Welcome to the inaugural version of a ‘View from Brussels’.
A new European Commission took office on 1 December 2019, without the UK nominating anyone (pending the outcome of the General Election). It remains to be seen whether Prime Minister Boris Johnson will feel obliged to put forward someone for the short period of time before the UK is scheduled to leave the EU.
According to Ursula Von Der Leyen, the Commission President, the EU’s ambition is to become the first climate-neutral continent by 2050. All of the EU-27 have agreed to this with the exception of Poland, which relies on coal for 80 per cent of its energy. On 11 December, the European Commission presented the long-awaited European Green Deal (EGD) along with a roadmap of new proposals and key actions the Commission will take over the next 5 years. The strategy is comprehensive and includes a proposal by June 2021 for revised CO2 emission performance standards for cars and vans alongside funding for charging points. Other measures include the development of a renewed Sustainable Finance Strategy to ‘strengthen the foundations for sustainable public and private investment’, to be presented in Autumn 2020. Interestingly, the Commission has also proposed tweaking EU state aid rules to support the transition which puts the EU executive’s at odds with its usually strict approach to competition issues.

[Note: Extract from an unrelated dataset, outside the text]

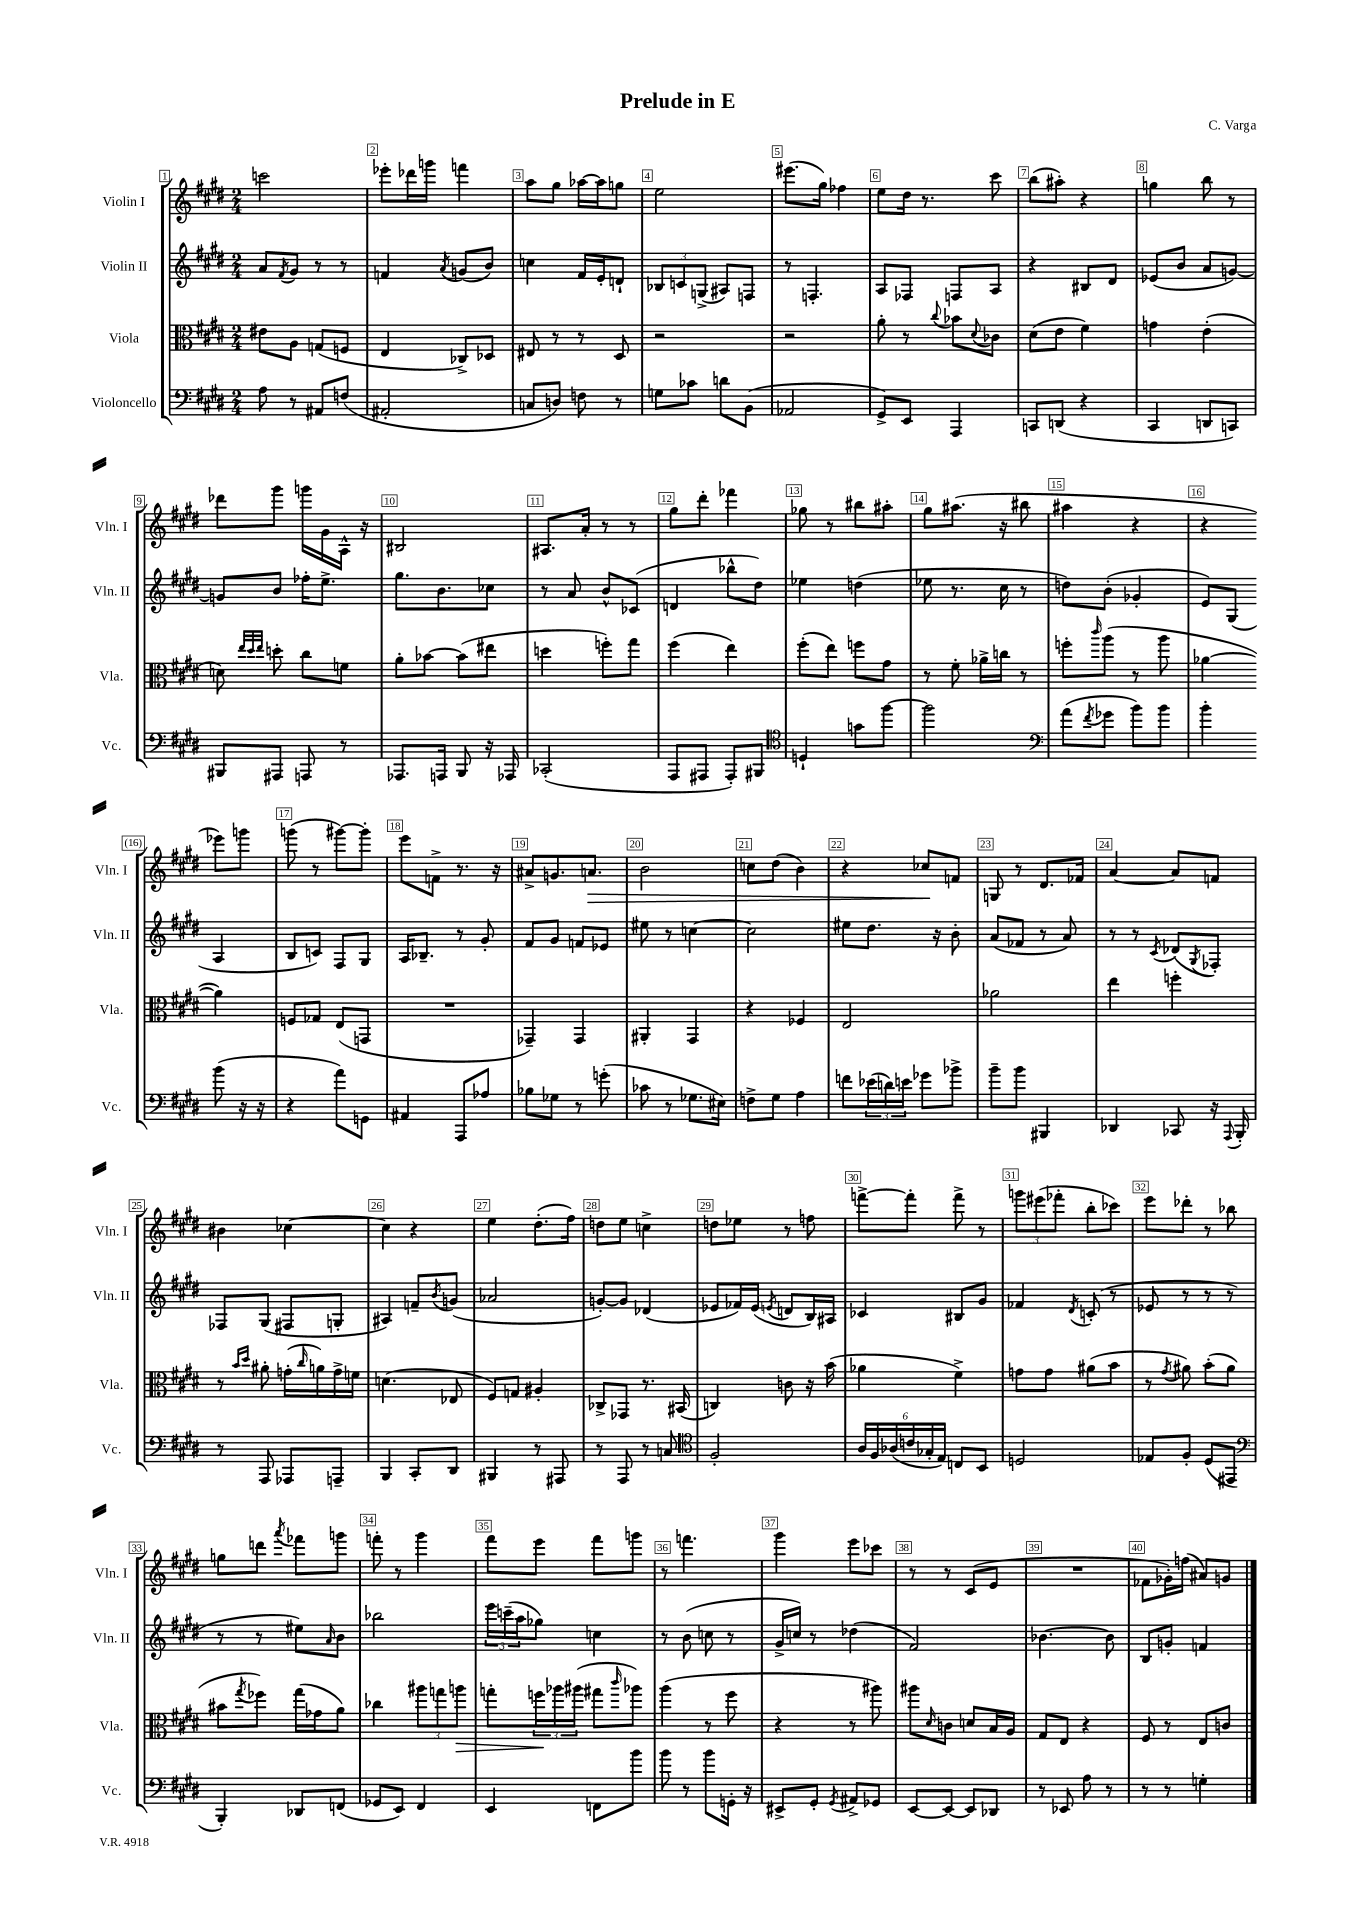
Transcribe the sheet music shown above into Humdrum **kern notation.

Meanwhile, the EU-28 reached agreement on a taxonomy for sustainable finance. The thinking behind this is to stamp out “greenwashing” — where firms can self-proclaim products as environmentally-friendly but without this being underpinned by common standards. The new Commission has signalled that this taxonomy will be used as a basis for an EU standard for green bonds and an eco-label for retail investment products. Under the agreement brokered on 18 December, investment in coal, gas and fossil fuels will no longer be considered sustainable. The agreement retains the concept of maintaining a neutral stance in relation to different alternative energy forms, provided that they are low in greenhouse gas (GHG) emissions. As such, the classification of nuclear energy remains largely ambiguous, being neither explicitly included nor excluded from the category of ‘pure green’ investments. This addresses the concerns expressed by the UK, France and others who blocked an earlier compromise. The taxonomy will include two sub-categories of "enabling" and "transitional" activities, which help define how an economic activity contributes to reducing GHG emissions.